Collected data:
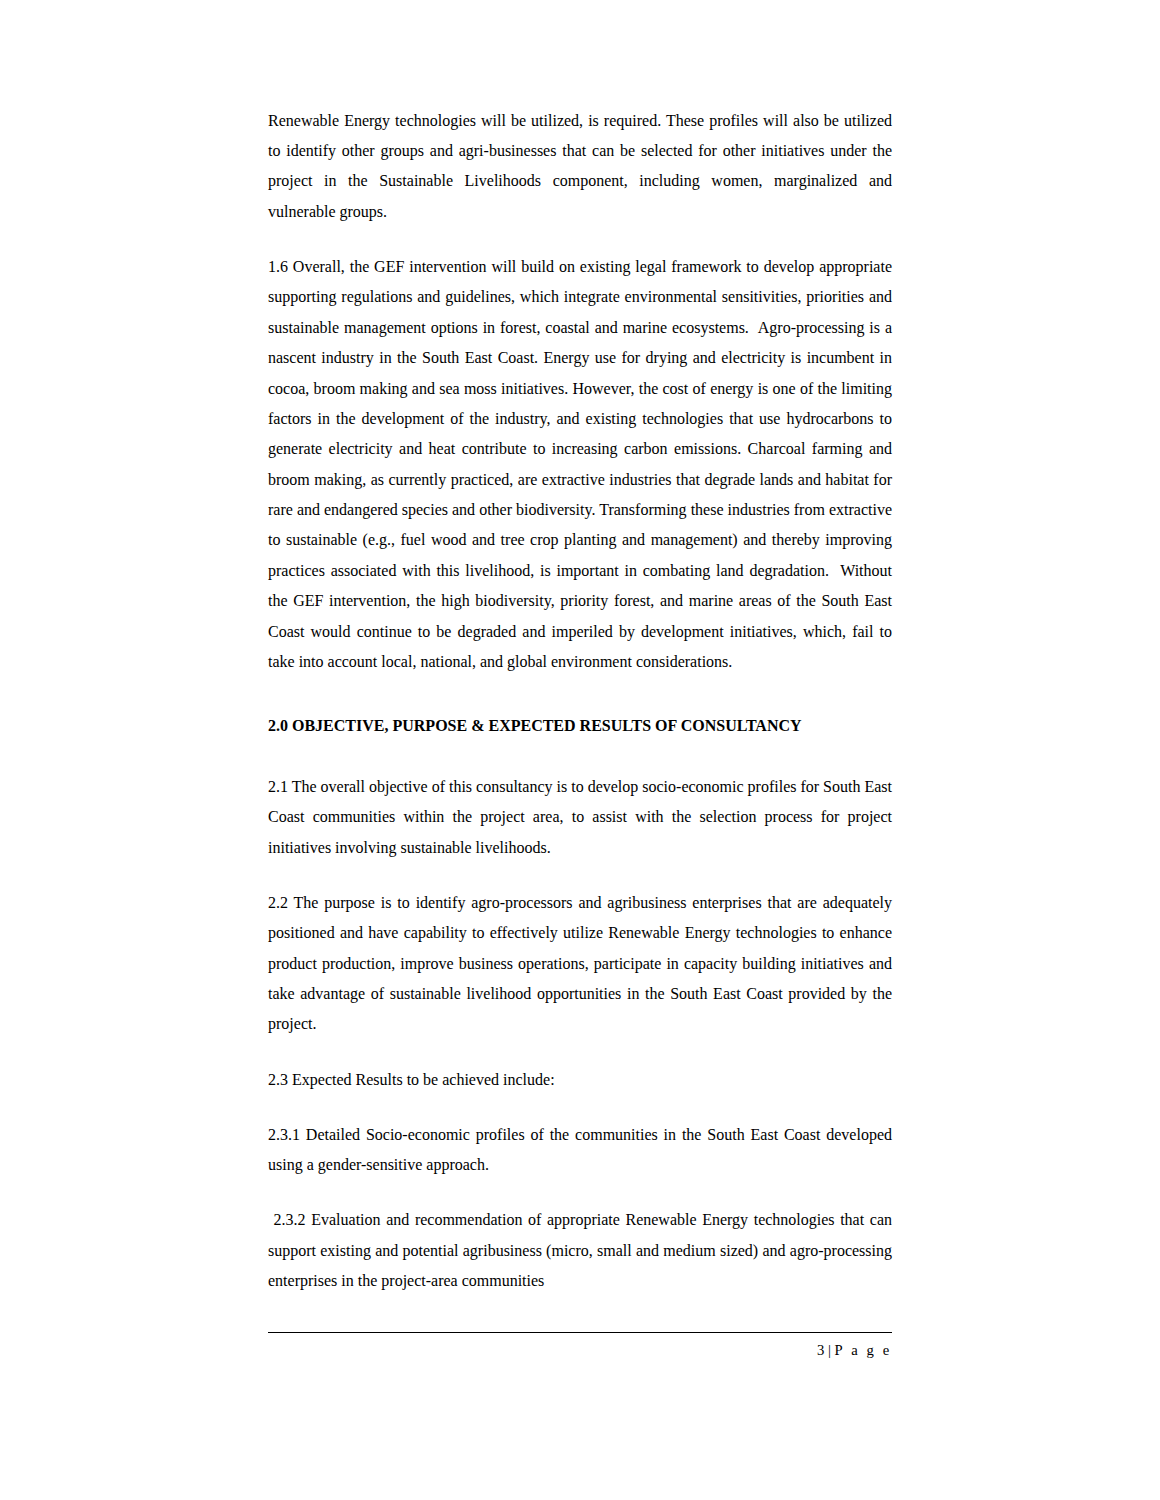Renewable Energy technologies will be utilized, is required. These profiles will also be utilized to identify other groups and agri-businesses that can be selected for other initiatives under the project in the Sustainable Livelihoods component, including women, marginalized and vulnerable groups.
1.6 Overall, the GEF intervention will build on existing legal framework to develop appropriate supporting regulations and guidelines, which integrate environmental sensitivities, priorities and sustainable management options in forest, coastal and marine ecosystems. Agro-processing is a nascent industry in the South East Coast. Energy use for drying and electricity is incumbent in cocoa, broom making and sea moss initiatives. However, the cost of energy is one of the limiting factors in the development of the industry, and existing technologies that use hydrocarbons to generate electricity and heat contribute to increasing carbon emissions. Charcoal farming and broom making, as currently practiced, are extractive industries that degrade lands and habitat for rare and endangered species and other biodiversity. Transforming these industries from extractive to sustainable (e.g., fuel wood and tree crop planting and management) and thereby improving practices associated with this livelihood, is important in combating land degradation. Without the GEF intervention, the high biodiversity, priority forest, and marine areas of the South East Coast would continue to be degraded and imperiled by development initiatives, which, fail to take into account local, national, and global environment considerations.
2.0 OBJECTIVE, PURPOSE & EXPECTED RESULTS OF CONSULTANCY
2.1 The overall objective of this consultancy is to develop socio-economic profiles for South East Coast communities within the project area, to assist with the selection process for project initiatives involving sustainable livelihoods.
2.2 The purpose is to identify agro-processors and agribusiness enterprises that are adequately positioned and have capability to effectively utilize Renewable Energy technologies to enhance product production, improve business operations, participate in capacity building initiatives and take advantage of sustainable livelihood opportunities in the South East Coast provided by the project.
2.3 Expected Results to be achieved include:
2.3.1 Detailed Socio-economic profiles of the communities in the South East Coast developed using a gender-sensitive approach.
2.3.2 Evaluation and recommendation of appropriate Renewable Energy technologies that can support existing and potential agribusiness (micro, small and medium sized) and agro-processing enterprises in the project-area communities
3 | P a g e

* WHAT YOU ARE ASKED TO DO *
Looking at the entries above, can you reproduce exactly the lines from the one that holds "2.2 The purpose" through the one that holds "2.3 Expected Results", and only those?

* OUTPUT *
2.2 The purpose is to identify agro-processors and agribusiness enterprises that are adequately positioned and have capability to effectively utilize Renewable Energy technologies to enhance product production, improve business operations, participate in capacity building initiatives and take advantage of sustainable livelihood opportunities in the South East Coast provided by the project.
2.3 Expected Results to be achieved include:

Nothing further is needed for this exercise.